Des retombées dans tous les secteurs
GAIA-X, c’est donc une infrastructure cloud, mais pas seulement. L’initiative entend surtout développer une multitude de cas d’usage basés sur l’utilisation de l’intelligence artificielle. A cet égard, le projet fonctionne sur une approche «top-down» au niveau européen: l’AISBL GAIA-X, basée à Bruxelles, assure la gouvernance du projet, avec aujourd’hui plus de 200 membres et couvrant l’ensemble des cas d’usage du digital (« data spaces ») dans l’activité socio-économique. GAIA-X est également un projet «bottom up» qui repose sur des «regional GAIA-X hubs». «Aujourd’hui, la construction du hub luxembourgeois est en cours. Il identifiera les cas d’utilisation qui sont stratégiques pour le pays afin de les porter au niveau européen, parmi lesquels la finance, l’énergie, la santé, l’industrie 4.0, la mobilité… En octobre 2020, en tant que «Day-One member» de l’AISBL, EBRC a pris son bâton de pèlerin et a constitué, avec le Groupe RHEA, CS Group et 3DS OUTSCALE, une nouvelle alliance transfrontalière dans le domaine des données spatiales. Ce consortium a connu un réel succès puisqu’il a été rejoint par de grands acteurs du domaine tels qu’Airbus, Thales Alenia Space, Capgemini, Safran ainsi que l’ESA, et a permis la création d’un nouveau data space «Espace». Dans les différents groupes thématiques, les membres de GAIA-X développeront des standards d'échange et de sécurité propres à leur secteur. C’est donc un projet européen extrêmement complexe et ambitieux car le digital touche à tous les domaines d’activités. Il apportera une vraie valeur ajoutée au citoyen européen», développe Yves Reding.

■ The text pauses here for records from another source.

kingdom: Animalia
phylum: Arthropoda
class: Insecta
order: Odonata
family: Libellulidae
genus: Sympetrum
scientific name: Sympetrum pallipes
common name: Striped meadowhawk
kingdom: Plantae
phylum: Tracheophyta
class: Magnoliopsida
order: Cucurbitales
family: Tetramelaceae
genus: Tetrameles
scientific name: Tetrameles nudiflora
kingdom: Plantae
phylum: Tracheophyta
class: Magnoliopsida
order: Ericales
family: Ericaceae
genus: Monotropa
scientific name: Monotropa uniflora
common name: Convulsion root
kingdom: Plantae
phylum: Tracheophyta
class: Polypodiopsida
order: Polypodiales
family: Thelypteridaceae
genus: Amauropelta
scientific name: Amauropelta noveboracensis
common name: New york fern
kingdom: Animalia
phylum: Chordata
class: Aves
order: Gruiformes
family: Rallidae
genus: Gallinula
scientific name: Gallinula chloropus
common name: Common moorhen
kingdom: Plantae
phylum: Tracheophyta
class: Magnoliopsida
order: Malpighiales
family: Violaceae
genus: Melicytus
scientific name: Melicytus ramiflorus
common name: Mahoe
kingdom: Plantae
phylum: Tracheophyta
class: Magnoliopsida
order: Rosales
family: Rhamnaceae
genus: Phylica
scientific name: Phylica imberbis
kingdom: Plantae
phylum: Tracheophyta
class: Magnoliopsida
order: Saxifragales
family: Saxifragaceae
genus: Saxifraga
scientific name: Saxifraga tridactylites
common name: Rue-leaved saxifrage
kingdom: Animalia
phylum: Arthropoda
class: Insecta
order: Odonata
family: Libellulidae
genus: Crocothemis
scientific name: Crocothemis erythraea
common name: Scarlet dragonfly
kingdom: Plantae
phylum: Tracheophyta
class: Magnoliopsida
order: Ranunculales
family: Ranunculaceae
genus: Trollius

Inscrire le Luxembourg sur la carte
Lancée officiellement en juin 2020, l’initiative GAIA-X était initialement un projet franco-allemand regroupant quelque 22 membres. Elle a désormais convaincu plus de 200 organisations. Dès l’ouverture à d’autres pays, EBRC s’est empressé de devenir «Day-One member» de l’organisation, en tant que représentant de l’ensemble de notre groupe. «Cela fait dix ans qu’EBRC a lancé son «Trusted Cloud Europe» et promeut la nécessité de standards européens élevés, basés sur des principes de souveraineté européens. Si nous avons pu avoir l’impression de prêcher dans le désert, l’initiative GAIA-X nous a donné l’opportunité de sensibiliser l’écosystème luxembourgeois via les associations dont nous sommes membres, comme nous l’avons fait le 12 octobre 2020 lors d’une conférence organisée par Cloud Community Europe-Luxembourg, ICT Luxembourg et la FEDIL. Avec ces trois associations un second évènement sera organisé sur le sujet. Il aura lieu le 25 mars prochain avec pour conférencier principal Hubert Tardieu, président du Conseil d’Administration de GAIA-X, ainsi que les responsables des German et French Hubs. Le premier nous présentera les cas d’usage développés en Allemagne dans le domaine de l’IoT et de la mobilité et le deuxième dévoilera les projets supportés par GAIA-X dans les secteurs de l’énergie et de la finance», annonce Yves Reding.
Bien que le projet n’en soit encore qu’à ses débuts, force est de constater qu’il se développe à toute vitesse, preuve s’il en est de l’importance des enjeux qu’il soulève.